| Task item |
Find the word "Passersystem" in the records below. List each line containing it.

[Extracted page text data]
═══

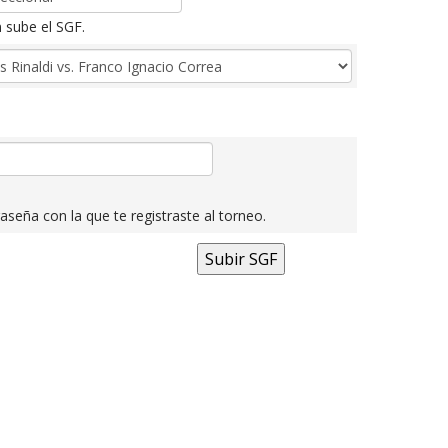
 sube el SGF.
aseña con la que te registraste al torneo.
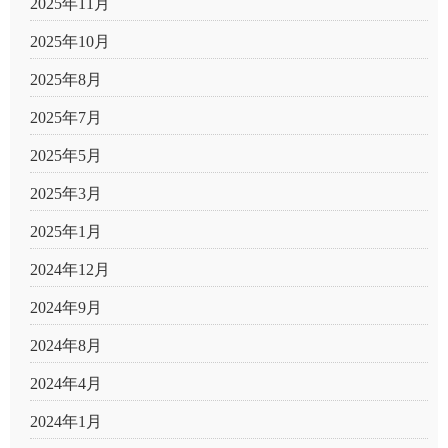
2025年11月
2025年10月
2025年8月
2025年7月
2025年5月
2025年3月
2025年1月
2024年12月
2024年9月
2024年8月
2024年4月
2024年1月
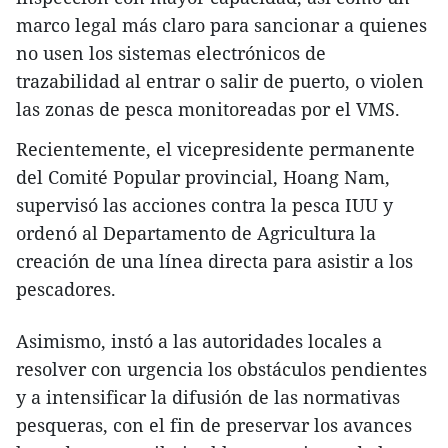
marco legal más claro para sancionar a quienes
no usen los sistemas electrónicos de
trazabilidad al entrar o salir de puerto, o violen
las zonas de pesca monitoreadas por el VMS.
Recientemente, el vicepresidente permanente
del Comité Popular provincial, Hoang Nam,
supervisó las acciones contra la pesca IUU y
ordenó al Departamento de Agricultura la
creación de una línea directa para asistir a los
pescadores.
Asimismo, instó a las autoridades locales a
resolver con urgencia los obstáculos pendientes
y a intensificar la difusión de las normativas
pesqueras, con el fin de preservar los avances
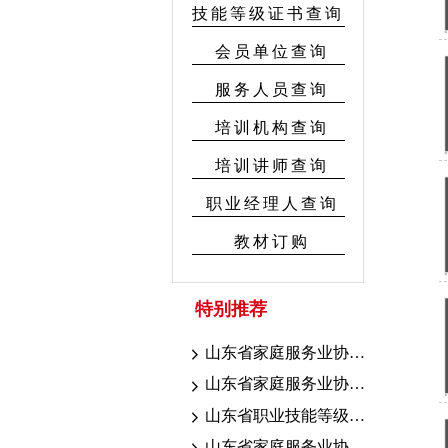
技能等级证书查询
会员单位查询
服务人员查询
培训机构查询
培训讲师查询
职业经理人查询
教材订购
特别推荐
山东省家庭服务业协会7.18-19联考证书颁发公示
山东省家庭服务业协会7.10-16考期证书颁发公示
山东省职业技能等级认定育婴联考山东省家庭服务业协会考点成绩公示
山东省家庭服务业协会职业技能等级认定2026年7.10-16考期成绩公示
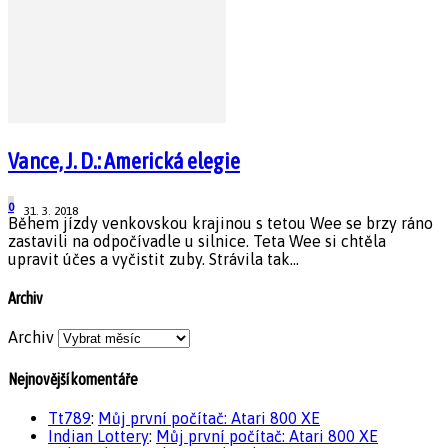
Vance, J. D.: Americká elegie
0
31. 3. 2018
Během jízdy venkovskou krajinou s tetou Wee se brzy ráno
zastavili na odpočívadle u silnice. Teta Wee si chtěla
upravit účes a vyčistit zuby. Strávila tak...
Archiv
Archiv
Nejnovější komentáře
Tt789
:
Můj první počítač: Atari 800 XE
Indian Lottery
:
Můj první počítač: Atari 800 XE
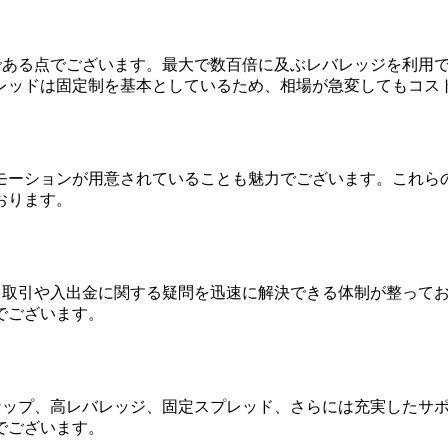
能である点でございます。最大で数百倍に及ぶレバレッジを利用
レッドは固定制を基本としているため、相場が急変してもコス
モーションが用意されていることも魅力でございます。これら
おります。
り、取引や入出金に関する疑問を迅速に解決できる体制が整って
でございます。
ンナップ、高レバレッジ、固定スプレッド、さらには充実したサ
でございます。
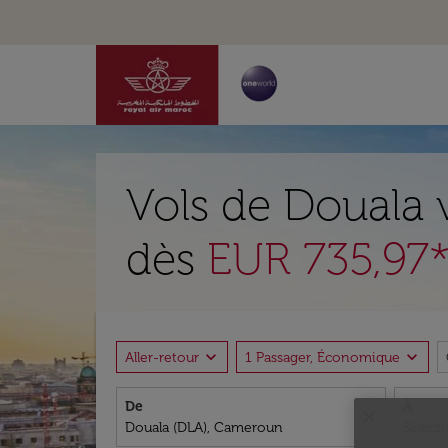
Vols de Douala 
dès
EUR 735,97
expand_more
expand_more
Aller-retour
1 Passager, Économique
De
À
close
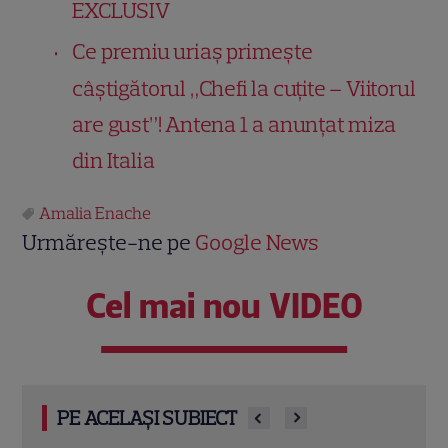
EXCLUSIV
Ce premiu uriaș primește
câștigătorul „Chefi la cuțite – Viitorul
are gust”! Antena 1 a anunțat miza
din Italia
Amalia Enache
Urmărește-ne pe
Google News
Cel mai nou VIDEO
PE ACELAȘI SUBIECT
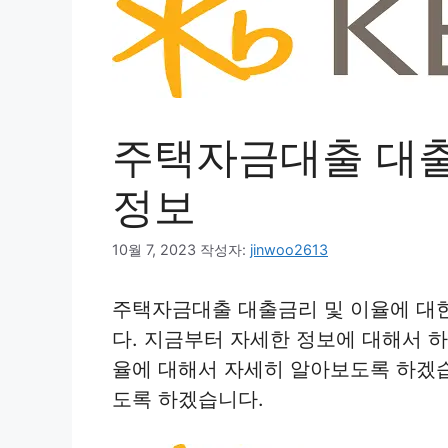
주택자금대출 대출
정보
10월 7, 2023
작성자:
jinwoo2613
주택자금대출 대출금리 및 이율에 대
다. 지금부터 자세한 정보에 대해서 
율에 대해서 자세히 알아보도록 하겠
도록 하겠습니다.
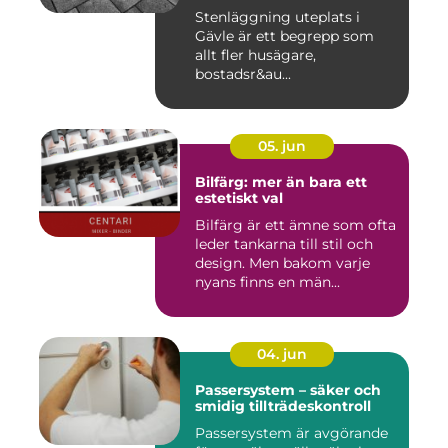
Stenläggning uteplats i
Gävle är ett begrepp som
allt fler husägare,
bostadsr&au...
05. jun
Bilfärg: mer än bara ett
estetiskt val
Bilfärg är ett ämne som ofta
leder tankarna till stil och
design. Men bakom varje
nyans finns en män...
04. jun
Passersystem – säker och
smidig tillträdeskontroll
Passersystem är avgörande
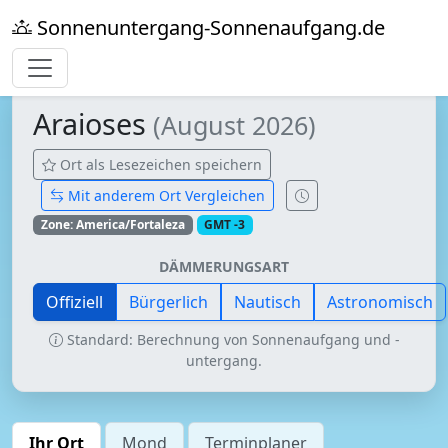
Sonnenuntergang-Sonnenaufgang.de
Araioses
(August 2026)
Ort als Lesezeichen speichern
Mit anderem Ort Vergleichen
Zone: America/Fortaleza
GMT -3
DÄMMERUNGSART
Offiziell
Bürgerlich
Nautisch
Astronomisch
Standard: Berechnung von Sonnenaufgang und -
untergang.
Ihr Ort
Mond
Terminplaner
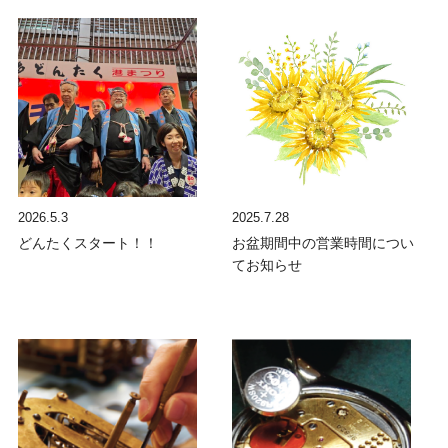
2026.5.3
2025.7.28
どんたくスタート！！
お盆期間中の営業時間につい
てお知らせ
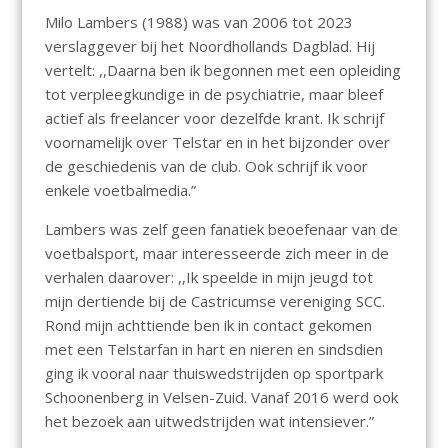
Milo Lambers (1988) was van 2006 tot 2023
verslaggever bij het Noordhollands Dagblad. Hij
vertelt: ,,Daarna ben ik begonnen met een opleiding
tot verpleegkundige in de psychiatrie, maar bleef
actief als freelancer voor dezelfde krant. Ik schrijf
voornamelijk over Telstar en in het bijzonder over
de geschiedenis van de club. Ook schrijf ik voor
enkele voetbalmedia.”
Lambers was zelf geen fanatiek beoefenaar van de
voetbalsport, maar interesseerde zich meer in de
verhalen daarover: ,,Ik speelde in mijn jeugd tot
mijn dertiende bij de Castricumse vereniging SCC.
Rond mijn achttiende ben ik in contact gekomen
met een Telstarfan in hart en nieren en sindsdien
ging ik vooral naar thuiswedstrijden op sportpark
Schoonenberg in Velsen-Zuid. Vanaf 2016 werd ook
het bezoek aan uitwedstrijden wat intensiever.”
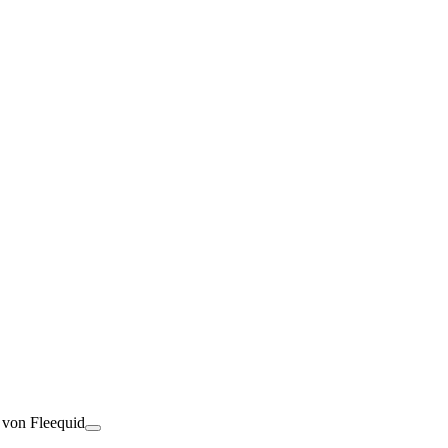
t von Fleequid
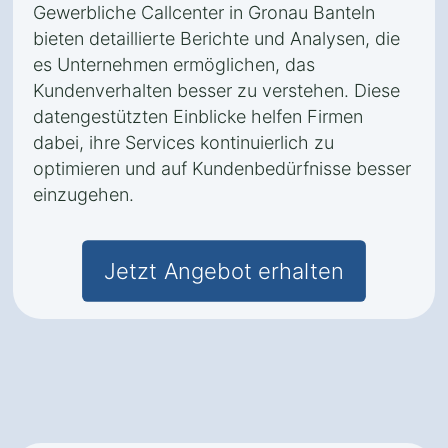
Gewerbliche Callcenter in Gronau Banteln
bieten detaillierte Berichte und Analysen, die
es Unternehmen ermöglichen, das
Kundenverhalten besser zu verstehen. Diese
datengestützten Einblicke helfen Firmen
dabei, ihre Services kontinuierlich zu
optimieren und auf Kundenbedürfnisse besser
einzugehen.
Jetzt Angebot erhalten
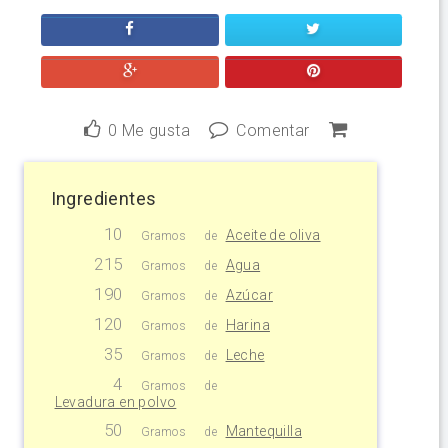
0
Me gusta
Comentar
Ingredientes
10
Aceite de oliva
Gramos
de
215
Agua
Gramos
de
190
Azúcar
Gramos
de
120
Harina
Gramos
de
35
Leche
Gramos
de
4
Gramos
de
Levadura en polvo
50
Mantequilla
Gramos
de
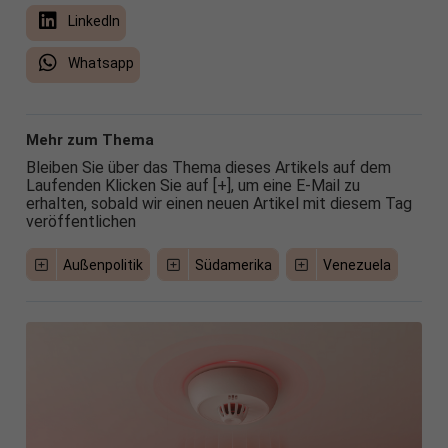
LinkedIn
Whatsapp
Mehr zum Thema
Bleiben Sie über das Thema dieses Artikels auf dem
Laufenden Klicken Sie auf [+], um eine E-Mail zu
erhalten, sobald wir einen neuen Artikel mit diesem Tag
veröffentlichen
Außenpolitik
Südamerika
Venezuela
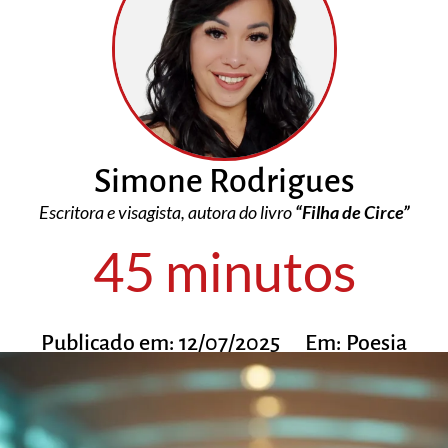
Simone Rodrigues
Escritora e visagista, autora do livro
“Filha de Circe”
45 minutos
Publicado em:
12/07/2025
Em:
Poesia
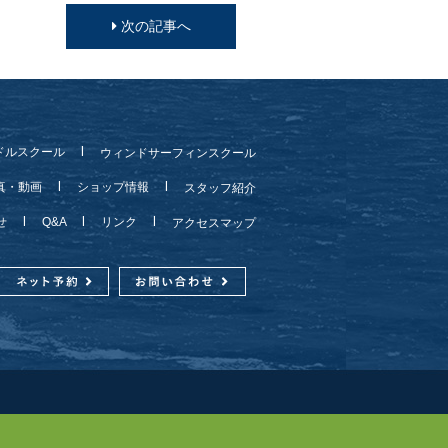
次の記事へ
ドルスクール
ウィンドサーフィンスクール
真・動画
ショップ情報
スタッフ紹介
らせ
Q&A
リンク
アクセスマップ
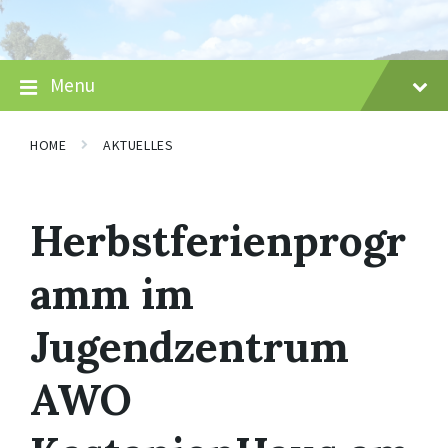
Skip
Skip
Skip
to
to
to
content
main
footer
navigation
Menu
HOME
AKTUELLES
Herbstferienprogr
amm im
Jugendzentrum
AWO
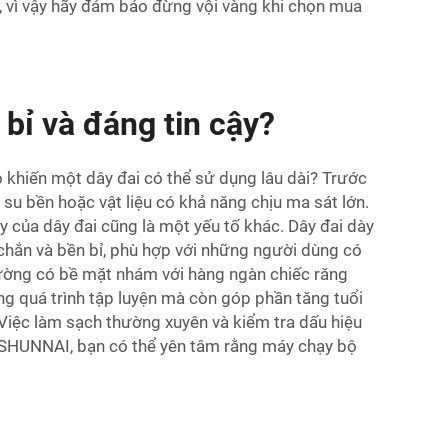
n, vì vậy hãy đảm bảo đừng vội vàng khi chọn mua
bỉ và đáng tin cậy?
o khiến một dây đai có thể sử dụng lâu dài? Trước
 su bền hoặc vật liệu có khả năng chịu ma sát lớn.
y của dây đai cũng là một yếu tố khác. Dây đai dày
 chắn và bền bỉ, phù hợp với những người dùng có
hường có bề mặt nhám với hàng ngàn chiếc răng
ong quá trình tập luyện mà còn góp phần tăng tuổi
ộ. Việc làm sạch thường xuyên và kiểm tra dấu hiệu
 SHUNNAI, bạn có thể yên tâm rằng máy chạy bộ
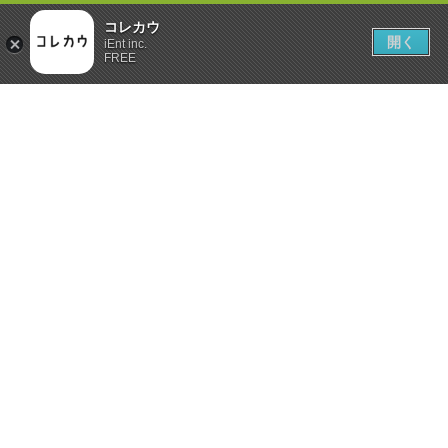
コレカウ
開く
iEnt inc.
FREE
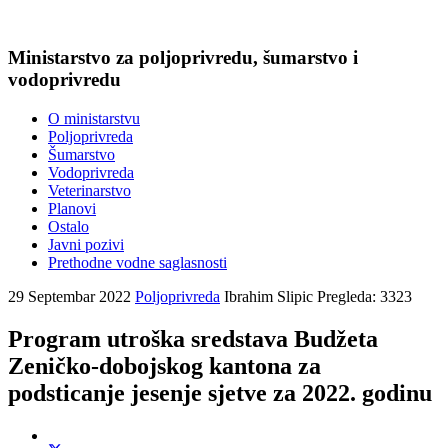
Ministarstvo za poljoprivredu, šumarstvo i
vodoprivredu
O ministarstvu
Poljoprivreda
Šumarstvo
Vodoprivreda
Veterinarstvo
Planovi
Ostalo
Javni pozivi
Prethodne vodne saglasnosti
29 Septembar 2022
Poljoprivreda
Ibrahim Slipic
Pregleda: 3323
Program utroška sredstava Budžeta
Zeničko-dobojskog kantona za
podsticanje jesenje sjetve za 2022. godinu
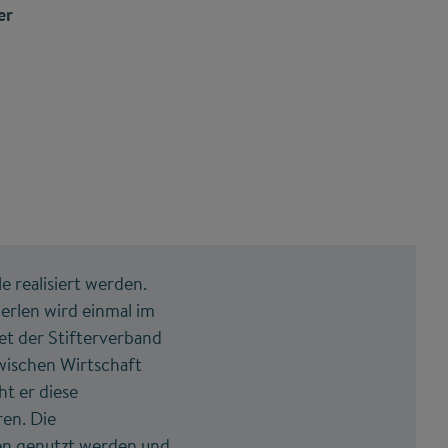
er
e realisiert werden.
erlen wird einmal im
et der Stifterverband
wischen Wirtschaft
t er diese
ren. Die
hen genutzt werden und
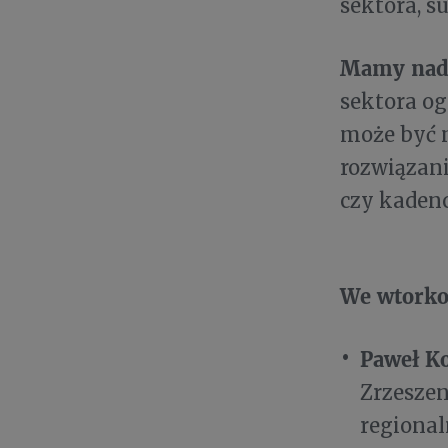
sektora, s
Mamy nadz
sektora og
może być 
rozwiązani
czy kadenc
We wtorko
Paweł K
Zrzeszen
regional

═══

| Response to the exercise |
Passersystem – säker och
Passersystem är avgörande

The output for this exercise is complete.